Nos expositores, as marcas de produção nacional têm prioridade, critério que também dá lugar a algumas etiquetas estrangeiras. Maison Kitsuné, Homecore e Les Expatriés são três marcas de culto que atualmente fabricam em Portugal e atrás destas há outras a caminho. É o caso da YMC, da Folk Clothing, da Stutternheim e dos sapatos de Armando Cabral. Estão a apostar cada vez mais na indústria portuguesa e isso chamou a atenção da Earlymade, que já agora deve o seu nome a uma tradução literal de Cedofeita para inglês.

De estilo minimal e com uma aposta na qualidade dos materiais, a concept store da Rua do Rosário vai muito além das compras.
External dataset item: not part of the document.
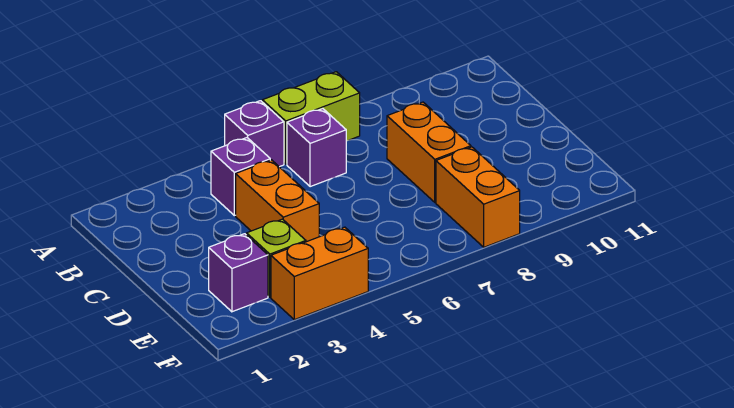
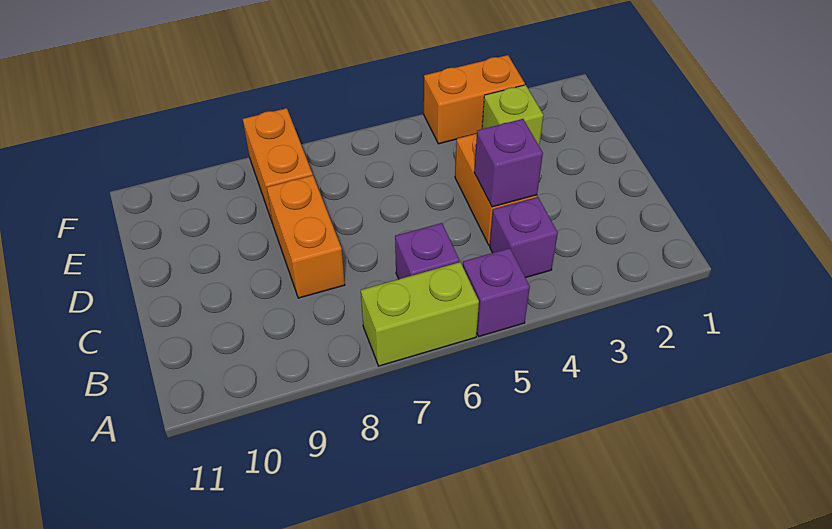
purple brick E2 level 1 -> purple brick C4 level 2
Emanuel e Patrícia abriram o Rosa Et Al Townhouse, um pequeno hotel onde as preocupações com o design são redobradas e as seis suites partilham do mesmo ambiente da loja e da cafetaria. O pacote fica completo com dois espaços destinados a receber residências artísticas. A White Box e a Black Box recebem os primeiros inquilinos já em janeiro, depois de uma open call lançada à cidade. A primeira é um atelier com máquinas de costura semi-industriais, o recreio perfeito para desenvolver projetos na área têxtil. A segunda, voltada para artistas nacionais e internacionais a residir no Porto.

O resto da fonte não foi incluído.